• [Task directions]: Two lines in the data below mark the range: the one with "pinky dip: (209, 237)" and the one with "thumb mcp: (293, 212)". Return both, along with every line between them, exactly.

• [Input data]:

※

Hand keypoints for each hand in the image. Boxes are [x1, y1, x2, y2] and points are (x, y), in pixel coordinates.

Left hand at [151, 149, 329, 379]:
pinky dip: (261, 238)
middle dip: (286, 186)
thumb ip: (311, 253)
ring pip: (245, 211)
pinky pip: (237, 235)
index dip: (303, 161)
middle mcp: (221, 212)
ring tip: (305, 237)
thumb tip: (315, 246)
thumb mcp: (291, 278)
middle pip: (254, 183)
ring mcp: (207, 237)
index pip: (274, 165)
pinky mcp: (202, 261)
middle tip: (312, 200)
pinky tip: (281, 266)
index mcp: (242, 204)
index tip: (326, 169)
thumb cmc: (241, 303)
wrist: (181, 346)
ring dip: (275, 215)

※

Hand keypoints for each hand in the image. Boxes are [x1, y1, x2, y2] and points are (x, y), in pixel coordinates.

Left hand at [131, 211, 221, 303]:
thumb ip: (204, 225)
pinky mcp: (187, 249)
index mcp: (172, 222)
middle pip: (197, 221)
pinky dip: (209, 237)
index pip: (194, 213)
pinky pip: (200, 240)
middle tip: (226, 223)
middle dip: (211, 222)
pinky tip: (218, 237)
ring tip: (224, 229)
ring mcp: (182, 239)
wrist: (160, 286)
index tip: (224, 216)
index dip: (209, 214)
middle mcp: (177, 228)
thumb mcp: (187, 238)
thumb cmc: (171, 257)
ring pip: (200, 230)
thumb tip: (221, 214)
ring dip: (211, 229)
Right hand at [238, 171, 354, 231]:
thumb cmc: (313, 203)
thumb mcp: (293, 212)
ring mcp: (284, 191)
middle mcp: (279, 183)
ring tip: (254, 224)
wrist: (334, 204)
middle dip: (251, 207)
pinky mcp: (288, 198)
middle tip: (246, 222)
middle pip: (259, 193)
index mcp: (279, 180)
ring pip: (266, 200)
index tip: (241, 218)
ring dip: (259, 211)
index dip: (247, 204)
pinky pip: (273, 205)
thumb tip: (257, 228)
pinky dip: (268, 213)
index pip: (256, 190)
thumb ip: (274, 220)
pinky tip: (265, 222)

※

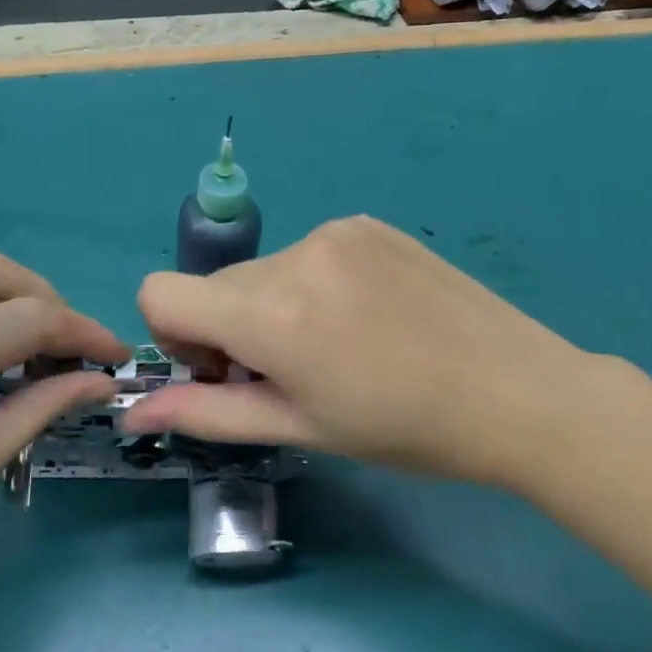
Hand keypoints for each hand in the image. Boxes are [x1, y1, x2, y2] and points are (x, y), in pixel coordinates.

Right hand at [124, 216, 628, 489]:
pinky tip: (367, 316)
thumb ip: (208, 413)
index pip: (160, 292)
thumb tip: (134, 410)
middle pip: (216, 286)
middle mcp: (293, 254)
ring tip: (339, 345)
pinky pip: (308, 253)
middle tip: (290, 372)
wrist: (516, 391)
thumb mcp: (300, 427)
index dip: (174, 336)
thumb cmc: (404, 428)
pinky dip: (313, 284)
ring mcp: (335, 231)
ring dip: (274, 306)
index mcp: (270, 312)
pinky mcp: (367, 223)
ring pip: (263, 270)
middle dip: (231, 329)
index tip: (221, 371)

※

• [Answer section]:
pinky dip: (209, 237)
index pip: (194, 213)
pinky pip: (200, 240)
middle tip: (226, 223)
middle dip: (211, 222)
pinky tip: (218, 237)
ring tip: (224, 229)
ring mcp: (182, 239)
wrist: (160, 286)
index tip: (224, 216)
index dip: (209, 214)
middle mcp: (177, 228)
thumb mcp: (187, 238)
thumb cmc: (171, 257)
ring pip: (200, 230)
thumb tip: (221, 214)
ring dip: (211, 229)
Right hand at [238, 171, 354, 231]:
thumb cmc: (313, 203)
thumb mcp: (293, 212)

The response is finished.